Step 3, Save the Peasants (Medium Focus)

Now that you’ve managed to protect your key resources, and you’ve both vetted and protected your privileged classes that have access to sensitive data, now you need to protect the assets of the workers. If the workers get sick, they can spread their illnesses to the upper class and potentially to the King and Queen.

This is where you typically focus on antivirus, laptop monitoring solutions, Access control for things like VPNs, badges, etc.

If you are constantly struggling to meet cybersecurity deadlines as an executive or a security manager, this is where I would recommend spending less time. The peasants make up a vast majority of devices, but they have the least access to things that can cripple you.

Step 4, Construct a Castle Wall (Critical in the beginning, Low Focus throughout)
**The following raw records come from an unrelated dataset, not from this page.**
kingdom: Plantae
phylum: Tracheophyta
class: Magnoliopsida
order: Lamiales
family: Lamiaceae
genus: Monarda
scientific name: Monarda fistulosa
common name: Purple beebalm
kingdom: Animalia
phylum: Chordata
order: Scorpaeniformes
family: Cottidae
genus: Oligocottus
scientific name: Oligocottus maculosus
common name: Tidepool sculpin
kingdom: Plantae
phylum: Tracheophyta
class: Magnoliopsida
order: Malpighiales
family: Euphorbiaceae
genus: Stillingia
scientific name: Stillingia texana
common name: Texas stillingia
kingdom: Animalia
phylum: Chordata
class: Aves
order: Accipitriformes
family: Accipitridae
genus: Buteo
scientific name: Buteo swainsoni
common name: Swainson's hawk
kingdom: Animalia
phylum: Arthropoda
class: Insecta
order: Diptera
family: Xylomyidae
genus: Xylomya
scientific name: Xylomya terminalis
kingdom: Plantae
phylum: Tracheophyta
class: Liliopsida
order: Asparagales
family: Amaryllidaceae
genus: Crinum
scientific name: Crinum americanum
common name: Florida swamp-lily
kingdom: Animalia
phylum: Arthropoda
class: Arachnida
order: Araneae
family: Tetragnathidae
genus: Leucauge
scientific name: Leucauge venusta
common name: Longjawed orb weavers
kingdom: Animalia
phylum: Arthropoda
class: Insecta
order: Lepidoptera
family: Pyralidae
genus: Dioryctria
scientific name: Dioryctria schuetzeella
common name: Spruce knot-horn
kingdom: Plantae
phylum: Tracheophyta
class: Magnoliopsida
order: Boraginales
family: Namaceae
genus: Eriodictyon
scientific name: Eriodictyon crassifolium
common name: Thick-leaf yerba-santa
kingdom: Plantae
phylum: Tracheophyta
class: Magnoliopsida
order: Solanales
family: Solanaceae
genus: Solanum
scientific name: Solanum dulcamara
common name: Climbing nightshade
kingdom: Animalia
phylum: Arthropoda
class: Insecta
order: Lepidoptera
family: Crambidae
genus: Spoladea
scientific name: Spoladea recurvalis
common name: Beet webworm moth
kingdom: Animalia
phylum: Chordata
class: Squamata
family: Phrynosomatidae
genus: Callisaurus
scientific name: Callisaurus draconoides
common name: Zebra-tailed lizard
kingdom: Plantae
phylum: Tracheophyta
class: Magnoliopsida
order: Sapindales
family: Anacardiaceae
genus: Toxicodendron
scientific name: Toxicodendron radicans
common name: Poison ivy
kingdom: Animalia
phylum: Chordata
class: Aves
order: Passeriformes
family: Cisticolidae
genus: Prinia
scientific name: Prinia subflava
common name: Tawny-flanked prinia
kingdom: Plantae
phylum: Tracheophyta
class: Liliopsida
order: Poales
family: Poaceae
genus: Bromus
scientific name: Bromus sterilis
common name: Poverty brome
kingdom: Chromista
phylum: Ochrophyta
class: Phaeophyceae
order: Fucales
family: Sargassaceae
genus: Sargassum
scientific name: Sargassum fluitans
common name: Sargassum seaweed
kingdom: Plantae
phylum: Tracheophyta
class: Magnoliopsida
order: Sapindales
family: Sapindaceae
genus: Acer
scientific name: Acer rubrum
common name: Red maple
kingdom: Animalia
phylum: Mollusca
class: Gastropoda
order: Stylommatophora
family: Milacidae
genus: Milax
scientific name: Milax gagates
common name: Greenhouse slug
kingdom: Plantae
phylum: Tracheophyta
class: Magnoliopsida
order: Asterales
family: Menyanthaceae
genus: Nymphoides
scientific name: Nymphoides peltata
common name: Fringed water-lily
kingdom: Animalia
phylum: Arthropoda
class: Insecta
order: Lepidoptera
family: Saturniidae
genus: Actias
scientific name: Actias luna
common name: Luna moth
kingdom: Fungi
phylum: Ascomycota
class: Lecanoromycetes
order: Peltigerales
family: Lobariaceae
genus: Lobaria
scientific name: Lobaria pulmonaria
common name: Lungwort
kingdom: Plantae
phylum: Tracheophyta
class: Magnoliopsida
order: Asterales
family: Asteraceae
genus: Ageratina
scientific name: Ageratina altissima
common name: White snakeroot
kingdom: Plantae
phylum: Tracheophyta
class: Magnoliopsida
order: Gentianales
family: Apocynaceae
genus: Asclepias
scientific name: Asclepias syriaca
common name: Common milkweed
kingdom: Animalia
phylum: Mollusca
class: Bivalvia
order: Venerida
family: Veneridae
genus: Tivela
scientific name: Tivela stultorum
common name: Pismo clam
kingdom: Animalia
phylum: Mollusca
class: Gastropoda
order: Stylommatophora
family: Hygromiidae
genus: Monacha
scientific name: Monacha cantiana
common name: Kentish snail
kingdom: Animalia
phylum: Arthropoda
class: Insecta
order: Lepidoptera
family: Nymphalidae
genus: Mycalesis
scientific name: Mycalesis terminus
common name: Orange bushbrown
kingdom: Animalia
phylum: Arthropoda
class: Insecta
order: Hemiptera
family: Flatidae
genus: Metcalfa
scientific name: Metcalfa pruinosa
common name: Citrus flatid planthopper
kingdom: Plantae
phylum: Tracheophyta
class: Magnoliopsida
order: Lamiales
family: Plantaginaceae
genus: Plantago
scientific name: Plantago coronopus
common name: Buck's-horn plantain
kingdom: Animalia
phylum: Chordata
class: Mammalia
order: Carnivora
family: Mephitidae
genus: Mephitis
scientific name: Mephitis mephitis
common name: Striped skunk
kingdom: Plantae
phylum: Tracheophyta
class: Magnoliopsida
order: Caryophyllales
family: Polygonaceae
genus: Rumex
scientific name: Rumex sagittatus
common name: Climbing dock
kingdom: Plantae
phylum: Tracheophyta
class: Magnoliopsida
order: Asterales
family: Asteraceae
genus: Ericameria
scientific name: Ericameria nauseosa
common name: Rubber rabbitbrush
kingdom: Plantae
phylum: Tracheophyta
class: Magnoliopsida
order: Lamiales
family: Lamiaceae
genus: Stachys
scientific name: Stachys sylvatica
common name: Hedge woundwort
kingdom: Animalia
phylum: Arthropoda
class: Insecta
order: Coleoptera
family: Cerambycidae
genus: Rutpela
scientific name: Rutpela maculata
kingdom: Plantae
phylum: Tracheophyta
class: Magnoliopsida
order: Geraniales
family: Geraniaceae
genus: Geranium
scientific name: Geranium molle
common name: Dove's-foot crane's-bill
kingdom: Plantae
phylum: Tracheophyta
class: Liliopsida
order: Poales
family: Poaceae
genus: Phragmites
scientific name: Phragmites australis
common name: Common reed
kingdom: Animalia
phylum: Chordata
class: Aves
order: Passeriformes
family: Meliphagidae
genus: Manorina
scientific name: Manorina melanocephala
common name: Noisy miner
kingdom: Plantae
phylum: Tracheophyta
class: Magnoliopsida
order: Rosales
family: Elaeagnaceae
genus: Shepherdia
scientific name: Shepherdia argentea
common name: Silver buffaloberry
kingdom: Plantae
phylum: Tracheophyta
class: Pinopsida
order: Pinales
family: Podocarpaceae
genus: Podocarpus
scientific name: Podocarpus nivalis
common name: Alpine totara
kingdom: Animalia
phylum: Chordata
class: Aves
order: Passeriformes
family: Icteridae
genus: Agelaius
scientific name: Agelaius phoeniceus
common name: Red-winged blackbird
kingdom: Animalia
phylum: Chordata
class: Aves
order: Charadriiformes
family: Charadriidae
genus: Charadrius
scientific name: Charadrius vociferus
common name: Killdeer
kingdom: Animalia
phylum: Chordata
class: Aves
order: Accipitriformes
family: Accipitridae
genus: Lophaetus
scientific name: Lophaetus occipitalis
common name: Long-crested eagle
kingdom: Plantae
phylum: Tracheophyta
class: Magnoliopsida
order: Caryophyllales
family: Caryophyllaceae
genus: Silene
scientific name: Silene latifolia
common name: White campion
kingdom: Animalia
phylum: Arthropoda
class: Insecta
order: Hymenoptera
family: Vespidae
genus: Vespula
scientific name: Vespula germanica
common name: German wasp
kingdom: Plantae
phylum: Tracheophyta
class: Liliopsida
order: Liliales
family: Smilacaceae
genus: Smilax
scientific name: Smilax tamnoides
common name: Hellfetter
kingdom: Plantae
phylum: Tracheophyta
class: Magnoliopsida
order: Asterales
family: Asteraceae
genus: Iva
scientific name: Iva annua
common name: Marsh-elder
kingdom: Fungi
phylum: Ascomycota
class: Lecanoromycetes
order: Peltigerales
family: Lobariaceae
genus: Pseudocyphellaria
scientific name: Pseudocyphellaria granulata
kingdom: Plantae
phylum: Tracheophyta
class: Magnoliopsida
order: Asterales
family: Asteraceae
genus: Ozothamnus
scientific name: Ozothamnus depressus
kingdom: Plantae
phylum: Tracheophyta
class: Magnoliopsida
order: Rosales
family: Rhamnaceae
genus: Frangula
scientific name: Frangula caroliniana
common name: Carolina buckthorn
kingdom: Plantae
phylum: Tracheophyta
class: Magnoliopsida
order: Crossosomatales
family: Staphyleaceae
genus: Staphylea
Now that you’ve protected all of the people INSIDE the company, it’s now time to repel the invaders. Now, when you start out, you’ll likely have a firewall because IT pros have learned that blocking all communications that are started from the outside is a smart move. You’ll want to make sure that check is there when you very first start and that it is maximally restrictive to outsiders.

Once you’ve gone through the efforts described above, it’s now time to tune those walls according to the threats you’ve been encountering. Maybe people have been exfiltrating data. Work on those Egress rules. Maybe there are certain services you want to let into the network. Make an exception to let that trusted traffic in. Maybe you want to set up both a network perimeter and host based protections. So even if a bad guy gets in, each peasant cottage is its own fortress.

If you’ve worked carefully on the previous stages, then nothing should be able to get through, even without a firewall in place. Also, these tend to be rock solid once they’re setup, so focusing a lot of time on them doesn’t make sense. When you’re dealing with fires, focus on the most important stuff first.

Your Security Is Backwards, Sir!

I hope that this metaphor helped to put security in perspective. Protecting assets is a Sisyphian task that you’ll never get 100 percent right. So stop trying. Focus on protecting the most important stuff, and once those are reasonably secure, work on protecting that things that connect to them, then the things that can infect those things.

Don’t spend your time working on the wall when a rogue janitor can kill the King. Do everything in order, and everything will fall into place.